● Extrait cité
@Tiravis Shinn

Pixies : 30 ans après

Déboulant au Radiant avec le rock toujours tapageur de leur septième album, Beneath The Eyrie, les Pixies de Frank Black entendent surtout fêter en tournée les 30 ans de l’album Doolittle, à la fois climax et apogée d’une carrière météorique dont l’actualité du groupe n’est qu’un vague écho.

Maintes fois rabibochés depuis leur séparation de 1991, après leur album Trompe Le Monde, définitivement brouillés avec leur iconique bassiste Kim Deal, parfait pendant féminin et quasi Némesis du rondouillard et gueulard Frank Black, les Pixies à l’époque Black Francis, ont une année 2019 bien remplie. Qui les voit publier leur 7e album, le 3e depuis qu’ils se sont remis à faire des disques en 2014 : Beneath The Eyrie. Sans doute le meilleur album de ces Pixies deuxième époque dans une veine western-gothique où Frank Black est particulièrement à l’aise et s’est souvent illustré, notamment avec l’un des groupes de sa seconde vie, The Catholics. Et surtout fêter les 30 ans de leur chef-d’œuvre, Doolittle, qui installa le groupe du Massachusetts sur le trône du rock indépendant et enfanta plusieurs générations de disciples de ce rock noise infiniment mélodique, aussi barré et curieux qu’aguicheur.

● Exercices
1. Recopiez l'article sur les Pixies de « Déboulant au Radiant » à « qu’un vague écho. » en changeant « tapageur » en « bruyant ».
2. Écrivez la suite de l'article sur les Pixies, en partant de sa dernière phrase.

● Lignes de données

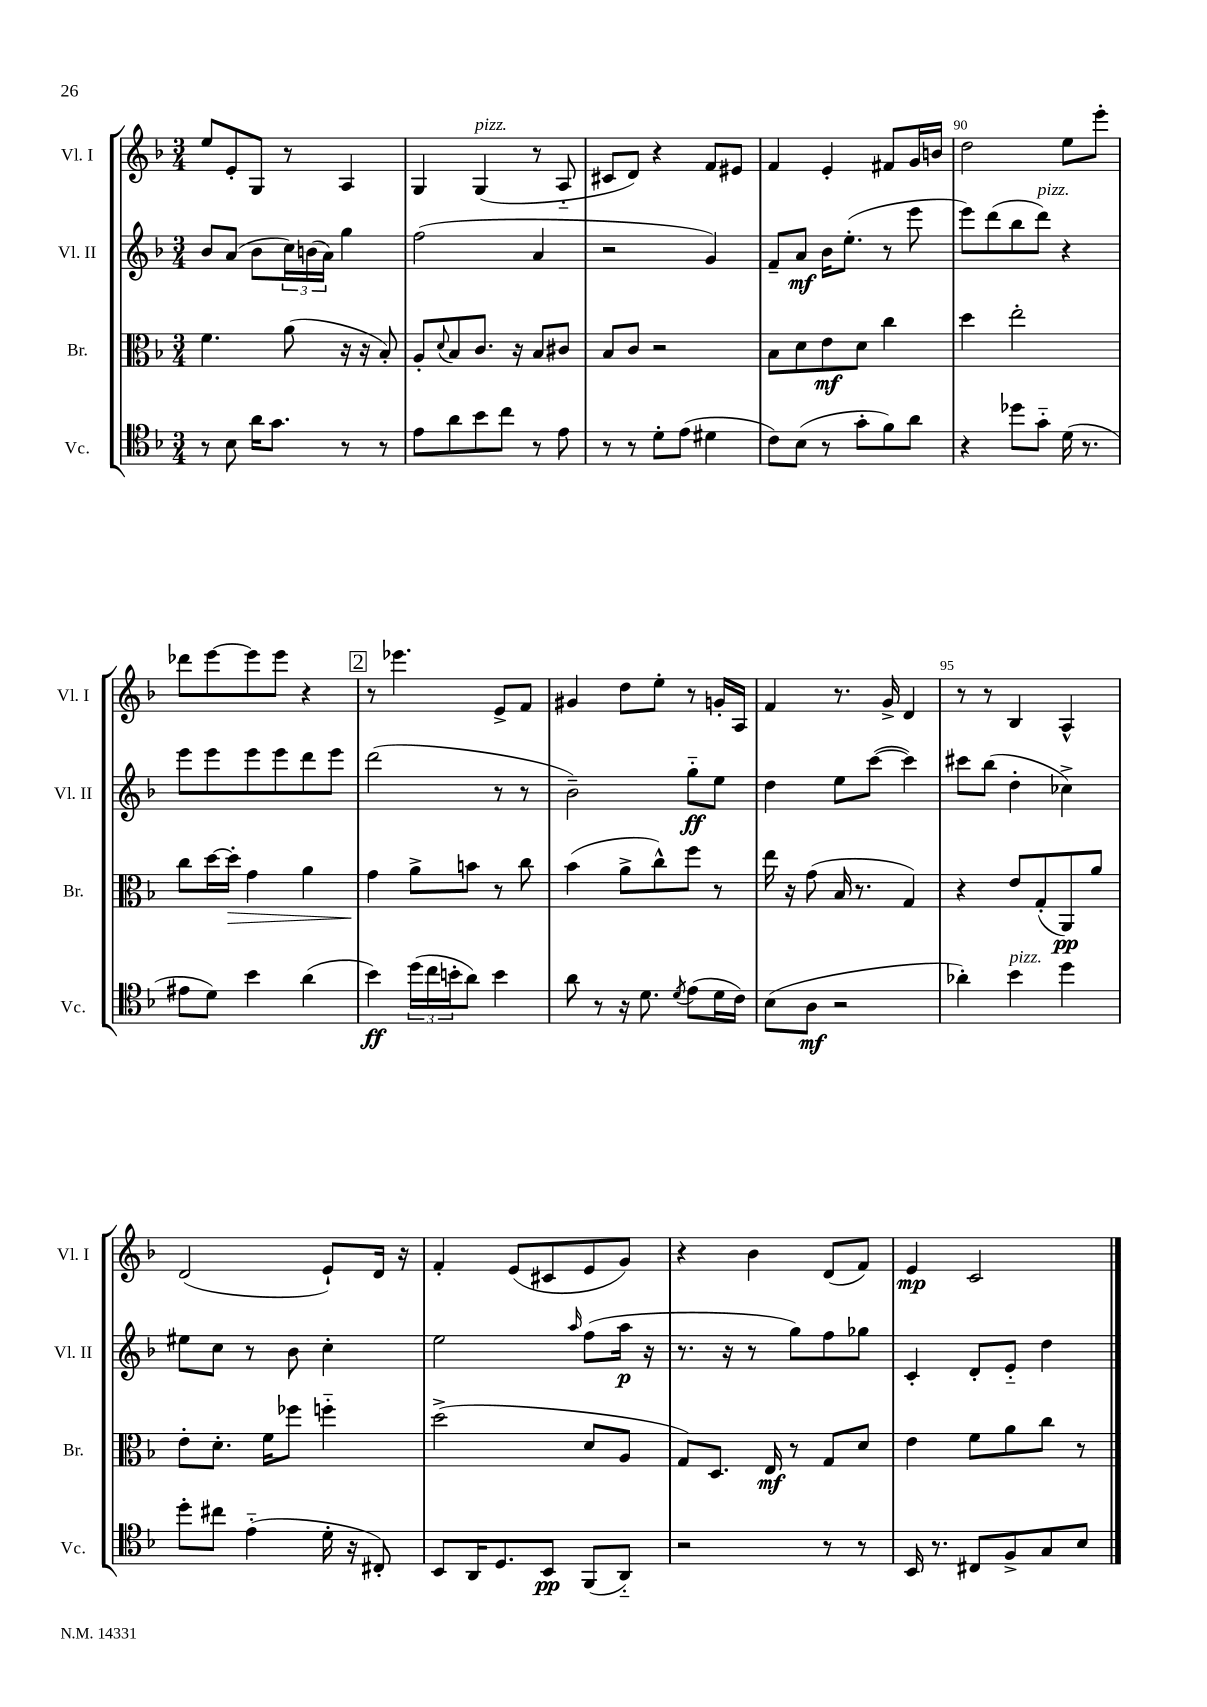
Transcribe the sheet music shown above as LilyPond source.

● Liste des réponses
1.
Déboulant au Radiant avec le rock toujours bruyant de leur septième album, Beneath The Eyrie, les Pixies de Frank Black entendent surtout fêter en tournée les 30 ans de l’album Doolittle, à la fois climax et apogée d’une carrière météorique dont l’actualité du groupe n’est qu’un vague écho.

2.
Car ce mélange de rock furieux issu de la scène noise, de pop bubblegum droit sortie des 60’s naïves et de surf music chorale façon Beach Boys, contribua à façonner, entre autres, la scène grunge. Kurt Cobain ne dira jamais assez combien les Pixies furent fondateurs et un titre aussi explosif et catchy que Smells Like Teen Spirit doit beaucoup à la formule magique des Pixies, parfois résumée sous le terme de pop milky-way – cassante à l’extérieur, moelleuse à l’intérieur – où les meilleurs pop songs ont toujours derrière la tête, après vous avoir fait les yeux doux, cette idée sournoise de vous casser la gueule.

Suicide, psychopathie, désastre et groove

En son temps, Doolittle où un titre primesautier comme Here Comes Your Man répond à l’ouverture napalmée et surréaliste de Debaser, qui cite le Chien Andalou de Bunuel ; où la sensualité surf de La La Love You le dispute à l’inquiétante et mélancolique étrangeté de Hey, au très hirsute Dead, au charme brumeux de l’hymne cosmique Monkey Gone to Heaven et à la bipolarité de Wave of Mutilation et Mr Grieves, fut très souvent désigné comme l’album rock de l’année 1989 par les spécialistes et les fans, tant pour sa diversité de tons que pour ses qualités d’écriture. Sans oublier cette propension à tirer un album groovy et crémeux, bien plus rond que les premiers essais du groupe, Come On Pilgrim et Surfer Rosa, d’obsessions thématiques pour le suicide, la psychopathie et le désastre écologique – ce en quoi la bande à Black était notoirement prophétique.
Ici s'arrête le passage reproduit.